DATASET EXTRACT: Begin

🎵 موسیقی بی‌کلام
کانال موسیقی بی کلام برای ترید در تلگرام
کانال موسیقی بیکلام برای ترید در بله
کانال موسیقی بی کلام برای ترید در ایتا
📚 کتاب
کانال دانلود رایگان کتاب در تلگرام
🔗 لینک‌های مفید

DATASET EXTRACT: End

• _TASK INSTRUCTIONS_:
Provide only the count of lines within the entries above that include the string "کتاب".

• _FINISHED TASK_:
2